Your instructions: The word "plus" marks the lines to copy; find all of them in the entries below.

*** Recorded data ***

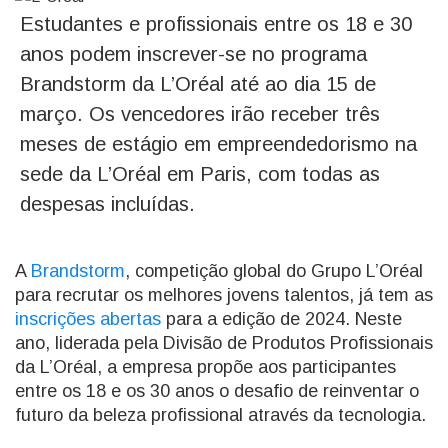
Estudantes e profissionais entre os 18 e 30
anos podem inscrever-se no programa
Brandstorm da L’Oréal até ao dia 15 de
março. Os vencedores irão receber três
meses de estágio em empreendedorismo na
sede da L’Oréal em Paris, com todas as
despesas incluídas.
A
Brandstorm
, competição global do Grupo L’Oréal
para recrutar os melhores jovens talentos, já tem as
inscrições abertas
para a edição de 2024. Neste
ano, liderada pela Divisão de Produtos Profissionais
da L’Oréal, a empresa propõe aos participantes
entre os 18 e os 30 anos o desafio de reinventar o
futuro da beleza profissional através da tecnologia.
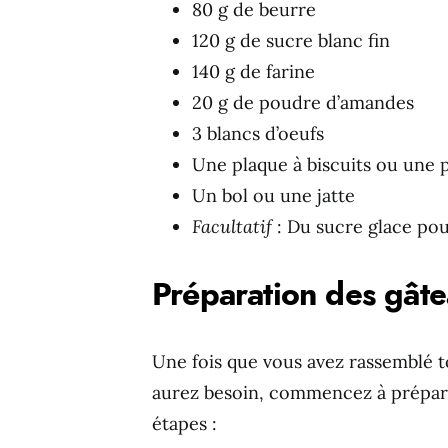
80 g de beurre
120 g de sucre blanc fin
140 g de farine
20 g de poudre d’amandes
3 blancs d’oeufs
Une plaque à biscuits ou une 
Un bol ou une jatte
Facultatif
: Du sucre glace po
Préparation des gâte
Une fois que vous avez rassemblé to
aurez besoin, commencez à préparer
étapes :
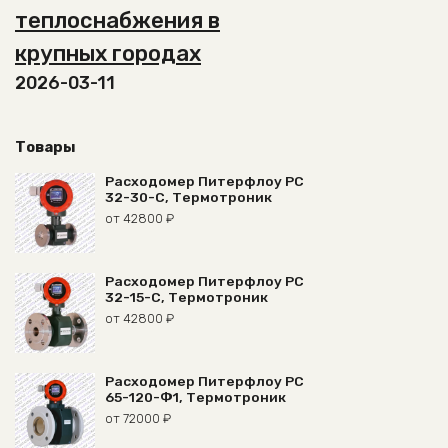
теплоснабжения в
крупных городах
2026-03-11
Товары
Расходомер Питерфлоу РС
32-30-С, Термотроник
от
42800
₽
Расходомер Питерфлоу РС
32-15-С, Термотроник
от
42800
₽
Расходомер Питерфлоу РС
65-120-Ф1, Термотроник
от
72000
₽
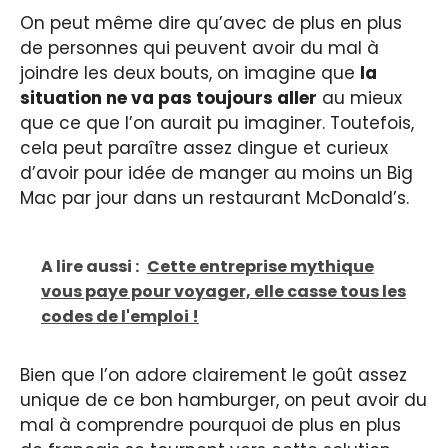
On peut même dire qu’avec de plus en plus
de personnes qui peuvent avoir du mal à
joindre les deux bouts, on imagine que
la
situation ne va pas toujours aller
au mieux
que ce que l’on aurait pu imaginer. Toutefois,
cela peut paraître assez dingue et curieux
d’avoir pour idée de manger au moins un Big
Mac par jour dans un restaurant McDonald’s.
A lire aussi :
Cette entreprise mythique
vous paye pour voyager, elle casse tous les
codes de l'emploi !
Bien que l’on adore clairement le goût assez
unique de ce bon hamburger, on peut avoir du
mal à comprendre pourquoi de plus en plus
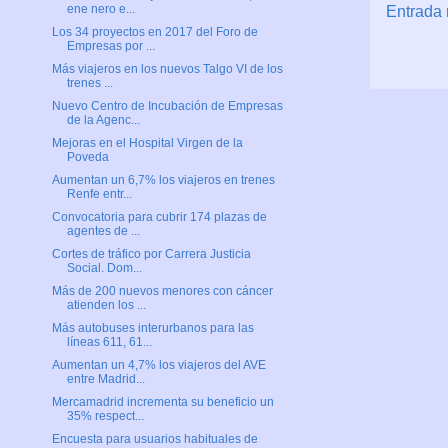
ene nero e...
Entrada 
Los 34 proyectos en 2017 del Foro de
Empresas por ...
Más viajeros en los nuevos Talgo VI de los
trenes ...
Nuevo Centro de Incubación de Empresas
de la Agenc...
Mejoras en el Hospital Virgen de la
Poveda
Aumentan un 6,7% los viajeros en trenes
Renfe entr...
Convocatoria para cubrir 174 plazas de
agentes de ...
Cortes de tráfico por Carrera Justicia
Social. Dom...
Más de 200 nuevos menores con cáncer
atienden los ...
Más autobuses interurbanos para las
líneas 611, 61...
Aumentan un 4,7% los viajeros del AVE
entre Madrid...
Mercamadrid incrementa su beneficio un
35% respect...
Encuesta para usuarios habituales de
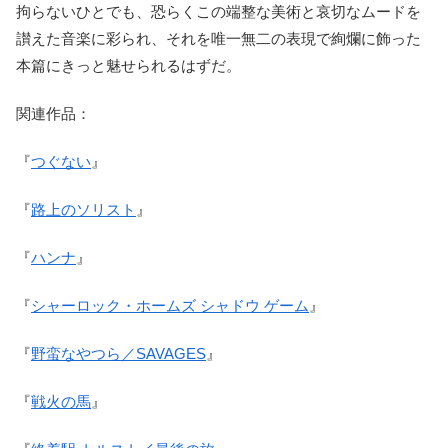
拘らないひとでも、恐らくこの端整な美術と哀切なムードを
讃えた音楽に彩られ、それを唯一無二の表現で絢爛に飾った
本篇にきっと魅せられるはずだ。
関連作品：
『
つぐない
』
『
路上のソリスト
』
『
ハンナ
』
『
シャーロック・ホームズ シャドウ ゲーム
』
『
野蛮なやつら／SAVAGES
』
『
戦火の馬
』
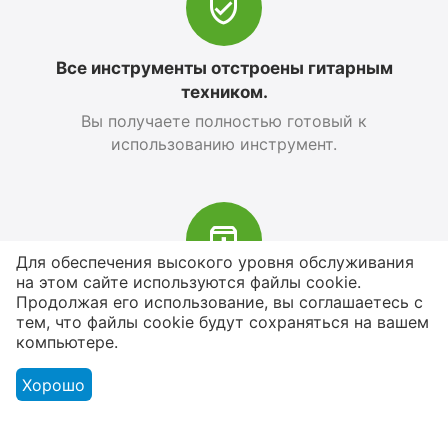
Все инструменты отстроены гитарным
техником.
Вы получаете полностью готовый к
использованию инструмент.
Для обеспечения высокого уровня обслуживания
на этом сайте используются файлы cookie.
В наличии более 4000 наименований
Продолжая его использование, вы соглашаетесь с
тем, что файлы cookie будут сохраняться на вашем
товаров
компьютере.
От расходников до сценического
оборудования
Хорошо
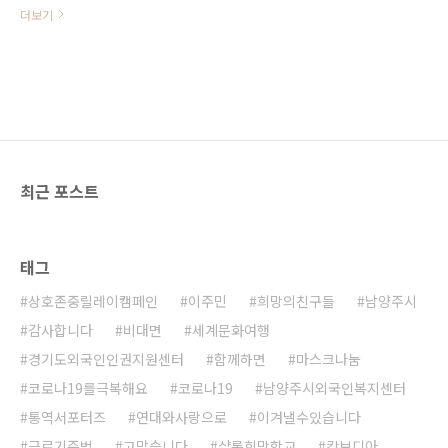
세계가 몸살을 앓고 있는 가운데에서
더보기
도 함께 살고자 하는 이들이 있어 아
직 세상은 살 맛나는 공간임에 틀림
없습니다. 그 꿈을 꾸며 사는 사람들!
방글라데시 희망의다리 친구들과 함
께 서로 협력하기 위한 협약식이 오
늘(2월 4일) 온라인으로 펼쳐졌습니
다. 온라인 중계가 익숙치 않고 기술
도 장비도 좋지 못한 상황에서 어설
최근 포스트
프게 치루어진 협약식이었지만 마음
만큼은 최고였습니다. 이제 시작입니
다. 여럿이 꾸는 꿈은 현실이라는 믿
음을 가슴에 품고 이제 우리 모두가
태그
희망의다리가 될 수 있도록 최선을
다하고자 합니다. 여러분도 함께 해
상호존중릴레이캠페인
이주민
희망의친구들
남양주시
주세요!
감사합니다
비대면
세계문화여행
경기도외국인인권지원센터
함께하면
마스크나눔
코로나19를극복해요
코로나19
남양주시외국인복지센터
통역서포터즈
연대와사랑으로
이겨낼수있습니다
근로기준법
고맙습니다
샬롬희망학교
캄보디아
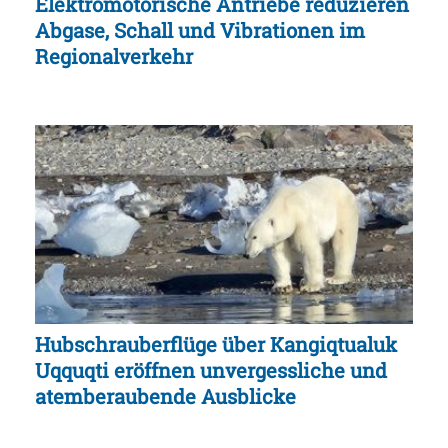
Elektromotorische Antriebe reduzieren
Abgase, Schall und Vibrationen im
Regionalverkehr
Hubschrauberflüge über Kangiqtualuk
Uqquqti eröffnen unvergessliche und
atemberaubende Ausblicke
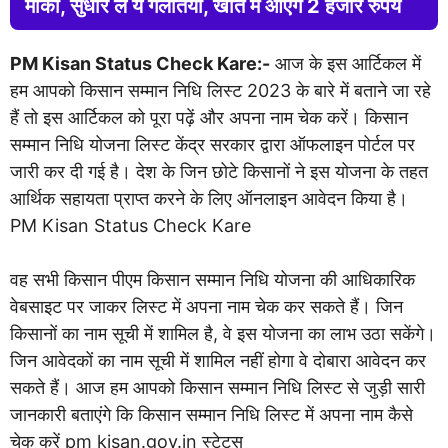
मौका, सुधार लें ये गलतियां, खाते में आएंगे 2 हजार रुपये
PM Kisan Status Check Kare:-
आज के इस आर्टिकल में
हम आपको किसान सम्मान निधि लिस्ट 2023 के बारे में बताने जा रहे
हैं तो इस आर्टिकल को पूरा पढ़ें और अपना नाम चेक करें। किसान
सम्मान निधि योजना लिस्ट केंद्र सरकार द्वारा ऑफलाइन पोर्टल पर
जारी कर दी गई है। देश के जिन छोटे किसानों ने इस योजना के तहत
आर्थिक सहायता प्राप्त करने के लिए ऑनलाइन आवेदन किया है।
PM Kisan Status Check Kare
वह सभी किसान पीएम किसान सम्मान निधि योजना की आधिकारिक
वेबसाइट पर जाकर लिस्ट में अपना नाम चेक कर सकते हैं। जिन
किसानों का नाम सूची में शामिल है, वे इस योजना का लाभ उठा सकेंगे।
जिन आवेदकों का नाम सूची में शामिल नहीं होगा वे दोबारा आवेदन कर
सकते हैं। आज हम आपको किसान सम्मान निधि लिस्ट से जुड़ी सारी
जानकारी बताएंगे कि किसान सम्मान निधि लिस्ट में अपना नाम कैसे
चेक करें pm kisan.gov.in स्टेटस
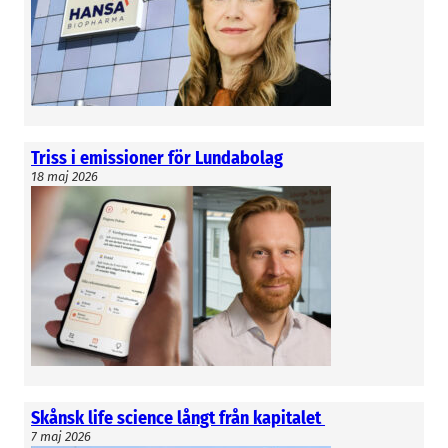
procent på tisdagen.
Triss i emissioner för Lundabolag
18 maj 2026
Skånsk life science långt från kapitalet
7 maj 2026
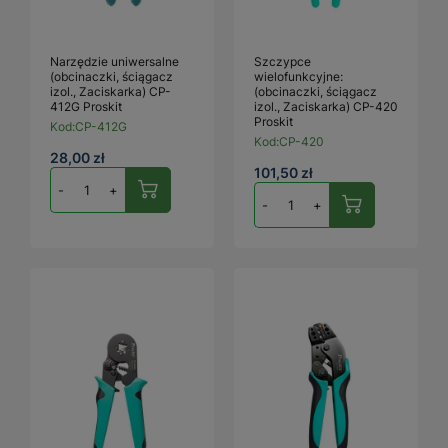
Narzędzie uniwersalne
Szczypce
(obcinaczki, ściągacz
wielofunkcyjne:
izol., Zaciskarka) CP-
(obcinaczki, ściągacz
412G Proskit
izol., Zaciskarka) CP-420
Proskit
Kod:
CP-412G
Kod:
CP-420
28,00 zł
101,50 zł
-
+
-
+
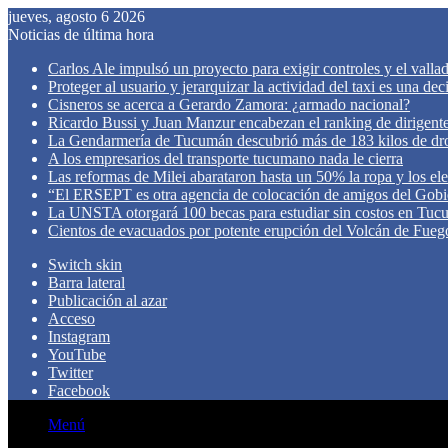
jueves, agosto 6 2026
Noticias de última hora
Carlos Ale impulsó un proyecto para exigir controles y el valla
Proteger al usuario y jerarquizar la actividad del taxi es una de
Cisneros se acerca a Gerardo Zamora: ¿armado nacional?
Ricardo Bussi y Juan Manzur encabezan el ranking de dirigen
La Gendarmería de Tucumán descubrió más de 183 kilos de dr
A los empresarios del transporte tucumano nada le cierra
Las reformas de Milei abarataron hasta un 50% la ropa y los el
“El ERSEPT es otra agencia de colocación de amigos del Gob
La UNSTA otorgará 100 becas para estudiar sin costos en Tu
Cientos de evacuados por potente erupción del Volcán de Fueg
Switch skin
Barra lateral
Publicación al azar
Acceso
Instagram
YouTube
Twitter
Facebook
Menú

*** End of Recorded data ***

Exercise solution:
On peut même dire qu’avec de plus en plus
mal à comprendre pourquoi de plus en plus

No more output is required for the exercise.